Now consider an additional stricture: the 46,000 or so cells – about 13% of the set – for which pertinent information, e.g, borough and zip codes – just aren’t there, for whatever reason. A large portion of these are associated with accidents that befell drivers on highways, interstitial venues for which zip code data at least might be wobbly, but explanations aside the shortfalls need to be remembered. I’d sort these empties to the bottom of the data set (click in Zip Code, for example, and sort A to Z), because as we’ll momentarily see they’ll have some sporadic utility nevertheless, and as such you’ll want to reserve the right to cast them into temporary exile via the blank-row-insertion route and reconnect them to the data set them when needed, by deleting that row.
And one other preliminary caution, a plain truth: accident figures need to be pro-rated against traffic volume, and we can’t meter those ebbs and flows here. Still, the absolute numbers mean something.
We can start with that accident distribution by hour, noting by the way that all 339,000 incidents do report their times of occurrence. You’ll also be struck by the apparently rounded-off character of many of the times, in which last-digit zeros and fives seem to predominate. That’s an analytical trifle, though, as the loss of precision should little impact any material findings.

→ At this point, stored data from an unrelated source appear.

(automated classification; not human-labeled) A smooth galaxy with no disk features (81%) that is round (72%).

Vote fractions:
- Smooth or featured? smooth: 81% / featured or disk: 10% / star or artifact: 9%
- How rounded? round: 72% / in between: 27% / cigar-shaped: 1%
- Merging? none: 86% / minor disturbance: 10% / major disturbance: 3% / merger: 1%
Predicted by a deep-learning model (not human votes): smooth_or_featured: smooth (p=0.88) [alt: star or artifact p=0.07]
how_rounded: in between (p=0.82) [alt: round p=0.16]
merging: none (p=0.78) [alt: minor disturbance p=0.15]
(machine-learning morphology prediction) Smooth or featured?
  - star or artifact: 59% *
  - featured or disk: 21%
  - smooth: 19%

So let’s try this simple scheme:
Row Labels: Time (grouped by Hours only)
Values: Time (Count)
Time (again, as % of Row Total)
I get:
Incidents incline in fairly straight-line fashion from 3 AM peaking during the 60 minutes commencing at 4 PM, perhaps an early inception point of the end-of-day rush hour (remember of course that the tranche records accidents slotting the 4:00 to 4:59 duration) and the fall-off in school pick-ups. Yet the7 and 8 AM figures, somewhere within which the morning rush hour and school dispatches commence, don’t mirror the later totals. A mere function of vehicular volume? Very likely at least in part, though a searching correlation of volume with incidents would be in point here.
Now if you want to associate incidents with location – operationalized by zip and borough (or county) and say, calendar 2013, I’d first sort the blank zip code cells to the bottom of the data set (click in Zip Code and sort A to Z) loose them from the usable records for the time being via the inserted blank row.

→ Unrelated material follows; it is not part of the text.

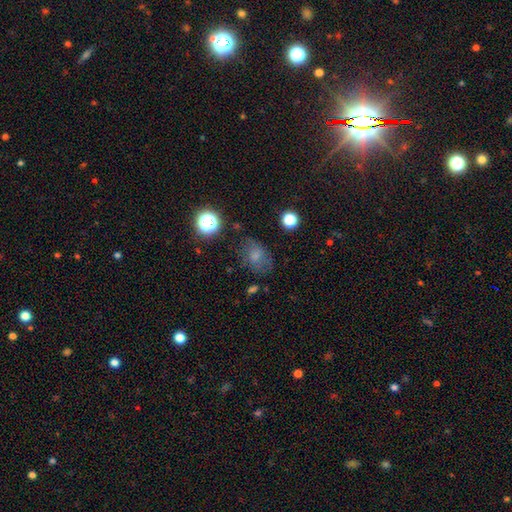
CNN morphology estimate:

Next, I’d roll the Time field into Row Labels, group its entries by Year, and then lift these into the Report Filter area and clic 2013:
That circumlocution need be launched because you can’t group data directly in Report Filter mode.
Then try:
Row Labels: Zip Code
Borough
Values: Time (Count; really a numbering of incidents)
Number of Persons Injured
Click on the Tabular Report Layout. I get, in excerpt:
You’re seeing Manhattan data only simply because their zip codes, generally prefixed 100, appear first (remember these data reflect 2013 incidents only. (That 10000 zip code heading the data is, so far as I can tell, erroneous and probably owes more to entry error than geography. Wikipedia allows:
“Although there is no ZIP Code 10000 in the US, if there were, it would be in New York City…” )

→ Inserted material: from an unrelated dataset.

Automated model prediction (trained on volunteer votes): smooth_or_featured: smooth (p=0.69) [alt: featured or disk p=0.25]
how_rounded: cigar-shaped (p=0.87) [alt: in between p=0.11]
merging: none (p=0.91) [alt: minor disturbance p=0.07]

And do remember that we’re not tabulating all incidents – there’s that 13% for which the pertinent identifiers of zip code and borough aren’t there. In addition, clarity would also be done a favor by renaming Count of TIME something like Number of Incidents (just type the caption directly into the field heading; you may want to wrap the text as well).
In any case, remove Zip Code and you should see:
Reorganize the Persons Injured data by % of Column Total and…
It is Brooklyn, owning New York’s largest county residential population, which reports the plurality of injuries; Queens, whose 2,300,000 denizens considerably outnumber Manhattan’s, is next. And that latter borough, with a weekday effective population verging on 4,000,000, aggregates an injury total but half that of Brooklyn’s.
And if you calculate a simple percent of injuries-to-incidents quotient by dividing injuries by incidents:
You’ll note Manhattan’s relatively depressed injury rate – a felicitous resultant of that congested borough’s slower traveling speeds?
Could be – but whether you’re navigating the data or the city’s streets, drive safely.